I think you slightly misunderstood, and I wasn't clear enough—sorry! It's not a 30-70% speedup; it's 30-70% more cost-efficient. This is mainly due to non-NVIDIA chipsets (e.g., Google TPU) being cheaper, with some additional efficiency gains from JAX being more closely integrated with the XLA architecture.
No, we haven't run our JAX + XLA on NVIDIA chipsets yet. I'm not sure if NVIDIA has good XLA backend support.
At the bottom, it shows the calculations around the 30% cost efficiency of TPU vs GPU.
Our range of 30-70% is based on some numbers we collected from running fine-tuning runs on TPU and comparing them to similar runs on NVIDIA (though not using our code but other OSS libraries).

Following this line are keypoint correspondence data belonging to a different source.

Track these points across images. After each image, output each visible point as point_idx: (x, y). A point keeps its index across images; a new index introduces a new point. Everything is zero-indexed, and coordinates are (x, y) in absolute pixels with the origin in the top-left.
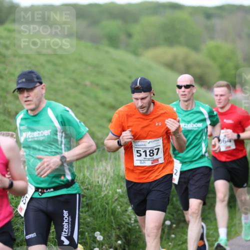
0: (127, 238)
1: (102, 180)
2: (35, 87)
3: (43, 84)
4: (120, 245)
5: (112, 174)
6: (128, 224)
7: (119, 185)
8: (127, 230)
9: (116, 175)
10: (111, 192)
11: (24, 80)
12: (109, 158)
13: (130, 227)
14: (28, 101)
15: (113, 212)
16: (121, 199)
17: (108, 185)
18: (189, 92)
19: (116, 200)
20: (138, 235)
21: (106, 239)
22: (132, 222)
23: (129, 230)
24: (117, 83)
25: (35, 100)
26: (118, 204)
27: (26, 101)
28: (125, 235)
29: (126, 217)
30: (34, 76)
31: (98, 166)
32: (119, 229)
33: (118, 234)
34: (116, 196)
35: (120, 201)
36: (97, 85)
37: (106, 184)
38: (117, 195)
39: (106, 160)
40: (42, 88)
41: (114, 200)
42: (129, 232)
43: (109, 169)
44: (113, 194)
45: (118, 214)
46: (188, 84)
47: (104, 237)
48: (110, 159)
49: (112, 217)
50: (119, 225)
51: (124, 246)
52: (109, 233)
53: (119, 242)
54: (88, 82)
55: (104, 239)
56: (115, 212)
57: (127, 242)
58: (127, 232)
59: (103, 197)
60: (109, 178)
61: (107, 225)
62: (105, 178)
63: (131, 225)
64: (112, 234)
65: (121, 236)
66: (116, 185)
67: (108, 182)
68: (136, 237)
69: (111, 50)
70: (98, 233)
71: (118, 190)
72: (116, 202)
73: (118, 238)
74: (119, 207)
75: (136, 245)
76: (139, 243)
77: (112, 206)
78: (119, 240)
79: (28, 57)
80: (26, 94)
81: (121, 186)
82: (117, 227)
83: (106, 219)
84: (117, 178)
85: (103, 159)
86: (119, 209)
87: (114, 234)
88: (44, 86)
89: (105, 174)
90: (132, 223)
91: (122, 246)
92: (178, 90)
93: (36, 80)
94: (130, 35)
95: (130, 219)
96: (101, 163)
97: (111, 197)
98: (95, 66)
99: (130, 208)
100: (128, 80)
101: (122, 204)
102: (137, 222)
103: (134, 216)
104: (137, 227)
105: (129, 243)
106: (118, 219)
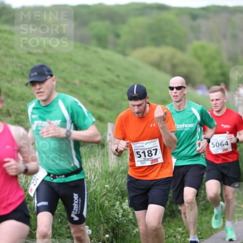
0: (115, 232)
1: (90, 175)
2: (46, 80)
3: (54, 77)
4: (108, 239)
5: (100, 170)
6: (116, 218)
7: (107, 181)
8: (115, 224)
9: (104, 171)
10: (99, 188)
11: (36, 74)
12: (97, 154)
13: (118, 221)
14: (40, 92)
15: (102, 207)
16: (109, 194)
17: (96, 181)
18: (180, 93)
19: (104, 195)
20: (125, 229)
21: (94, 233)
22: (120, 216)
23: (118, 224)
24: (105, 82)
25: (47, 92)
26: (106, 199)
27: (38, 93)
28: (113, 229)
29: (114, 211)
30: (45, 69)
31: (86, 162)
32: (107, 223)
33: (107, 228)
34: (105, 191)
35: (108, 196)
36: (86, 83)
37: (94, 181)
38: (105, 190)
39: (95, 156)
40: (53, 80)
41: (102, 195)
42: (117, 226)
43: (97, 165)
44: (101, 191)
45: (106, 209)
46: (180, 85)
47: (92, 231)
48: (99, 155)
49: (100, 212)
50: (107, 220)
51: (112, 240)
52: (97, 227)
53: (107, 236)
54: (77, 82)
55: (92, 233)
56: (103, 206)
57: (115, 236)
58: (115, 226)
59: (92, 192)
60: (98, 174)
61: (95, 220)
62: (94, 173)
63: (119, 219)
64: (100, 228)
65: (109, 230)
66: (104, 181)
67: (96, 178)
68: (123, 231)
69: (100, 50)
70: (87, 227)
71: (106, 186)
72: (105, 197)
73: (106, 232)
74: (107, 202)
75: (123, 238)
76: (126, 237)
77: (100, 201)
78: (107, 234)
79: (19, 57)
80: (38, 87)
81: (109, 182)
82: (105, 221)
83: (94, 213)
84: (105, 174)
85: (91, 155)
86: (107, 204)
87: (102, 228)
88: (55, 78)
89: (93, 170)
90: (120, 218)
91: (110, 240)
92: (170, 91)
93: (47, 73)
94: (118, 36)
95: (118, 214)
96: (89, 159)
97: (99, 192)
98: (84, 66)
99: (118, 203)
100: (116, 79)
101: (110, 199)
102: (124, 216)
103: (122, 211)
104: (125, 221)
105: (116, 236)
106: (106, 214)
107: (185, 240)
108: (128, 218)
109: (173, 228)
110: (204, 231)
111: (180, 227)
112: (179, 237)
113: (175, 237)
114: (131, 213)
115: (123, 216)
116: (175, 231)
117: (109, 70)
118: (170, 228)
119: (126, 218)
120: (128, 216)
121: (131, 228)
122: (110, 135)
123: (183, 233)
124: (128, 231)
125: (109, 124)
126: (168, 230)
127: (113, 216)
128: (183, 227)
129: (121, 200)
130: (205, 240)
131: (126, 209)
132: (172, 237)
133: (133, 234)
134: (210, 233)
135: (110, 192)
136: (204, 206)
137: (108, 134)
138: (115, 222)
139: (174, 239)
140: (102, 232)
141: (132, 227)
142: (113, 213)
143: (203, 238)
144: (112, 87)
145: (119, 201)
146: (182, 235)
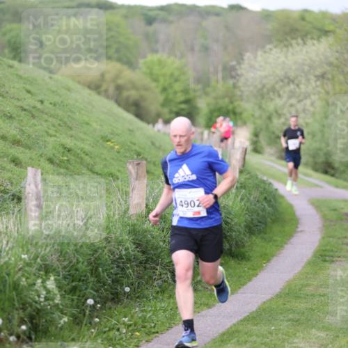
0: (34, 321)
4: (24, 332)
5: (16, 234)
6: (36, 302)
7: (25, 249)
8: (34, 310)
9: (21, 235)
10: (13, 259)
12: (11, 212)
13: (39, 307)
15: (16, 286)
16: (27, 269)
17: (10, 249)
19: (20, 270)
20: (48, 318)
22: (42, 300)
23: (38, 311)
26: (23, 275)
28: (32, 318)
29: (33, 293)
32: (24, 309)
33: (23, 316)
34: (21, 265)
35: (25, 271)
37: (7, 249)
38: (22, 262)
39: (8, 214)
41: (17, 269)
42: (37, 313)
43: (11, 226)
44: (16, 264)
45: (22, 289)
47: (3, 320)
48: (13, 213)
49: (14, 293)
51: (30, 334)
52: (9, 314)
53: (24, 327)
55: (3, 323)
56: (19, 285)
57: (34, 327)
58: (34, 313)
59: (2, 266)
60: (12, 239)
61: (7, 304)
62: (6, 239)
63: (40, 304)
64: (13, 316)
65: (26, 319)
66: (20, 249)
67: (10, 245)
68: (46, 321)
71: (23, 256)
72: (20, 272)
73: (22, 322)
74: (24, 279)
75: (46, 331)
76: (50, 329)
77: (14, 277)
78: (23, 324)
81: (28, 251)
82: (21, 306)
83: (5, 295)
84: (22, 239)
85: (3, 213)
86: (23, 282)
87: (16, 316)
89: (5, 233)
90: (41, 302)
91: (27, 333)
95: (39, 296)
97: (13, 265)
99: (39, 281)
100: (39, 105)
101: (28, 276)
102: (48, 300)
103: (44, 293)
104: (49, 307)
105: (36, 328)
106: (22, 296)
107: (132, 335)
108: (54, 303)
109: (116, 318)
110: (160, 323)
111: (125, 317)
112: (124, 331)
113: (118, 330)
114: (59, 296)
115: (46, 299)
116: (118, 321)
117: (29, 92)
118: (111, 317)
119: (51, 303)
120: (53, 300)
121: (57, 317)
122: (29, 185)
123: (130, 325)
124: (52, 322)
125: (30, 169)
126: (108, 320)
127: (31, 299)
128: (130, 316)
129: (44, 277)
130: (161, 336)
131: (51, 290)
132: (114, 331)
133: (60, 326)
134: (168, 325)
135: (29, 265)
136: (160, 287)
137: (28, 183)
138: (34, 308)
139: (117, 333)
140: (15, 322)
141: (59, 316)
142: (33, 294)
143: (157, 332)
144: (33, 117)
145: (42, 278)
146: (128, 328)
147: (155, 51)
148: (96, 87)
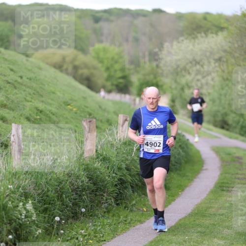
0: (18, 232)
4: (11, 240)
5: (4, 171)
6: (19, 219)
7: (11, 182)
8: (18, 225)
9: (8, 171)
10: (2, 188)
13: (21, 222)
15: (4, 208)
16: (12, 195)
19: (7, 196)
20: (28, 230)
22: (23, 217)
23: (20, 225)
26: (9, 200)
28: (16, 230)
32: (10, 224)
33: (10, 229)
34: (8, 192)
35: (11, 197)
38: (8, 191)
41: (5, 196)
42: (20, 227)
44: (5, 191)
45: (9, 209)
49: (3, 212)
51: (15, 241)
53: (10, 237)
56: (7, 207)
58: (18, 227)
64: (3, 229)
65: (12, 231)
66: (7, 182)
68: (26, 232)
71: (9, 186)
72: (8, 198)
73: (9, 233)
74: (10, 203)
75: (26, 239)
76: (29, 238)
77: (3, 201)
78: (10, 235)
81: (13, 183)
82: (8, 222)
84: (9, 174)
86: (10, 205)
87: (5, 229)
90: (23, 219)
91: (13, 241)
95: (21, 215)
97: (2, 193)
99: (21, 204)
100: (19, 80)
101: (13, 200)
102: (28, 217)
103: (25, 212)
104: (28, 222)
105: (19, 237)
106: (9, 214)
107: (87, 242)
108: (32, 219)
109: (75, 230)
110: (106, 234)
111: (82, 230)
112: (82, 240)
113: (77, 239)
114: (35, 215)
115: (26, 217)
116: (77, 233)
117: (12, 70)
118: (72, 230)
119: (30, 219)
120: (31, 217)
121: (34, 230)
122: (14, 136)
123: (86, 236)
124: (30, 233)
125: (13, 124)
126: (70, 232)
127: (16, 217)
128: (85, 229)
130: (107, 243)
131: (29, 210)
132: (74, 239)
133: (36, 236)
134: (112, 235)
135: (13, 192)
136: (106, 208)
137: (12, 134)
138: (17, 223)
139: (76, 241)
140: (4, 233)
141: (35, 229)
142: (17, 213)
143: (105, 241)
144: (15, 88)
145: (23, 202)
146: (84, 237)
147: (101, 42)
148: (59, 67)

It would be a lot more convincing if you actually ran it yourself and did a proper apples to apples comparison, especially considering that’s the whole idea behind your project.
It's also comparing prices on google cloud, which has its own markup, a lot more expensive than say runpod. Runpod is $1.64/hr for the A100 on secure cloud while the A100 on Google is $4.44/hr. A lot more expensive... yeah. So in that context a 30% price beat is actually a huge loss overall.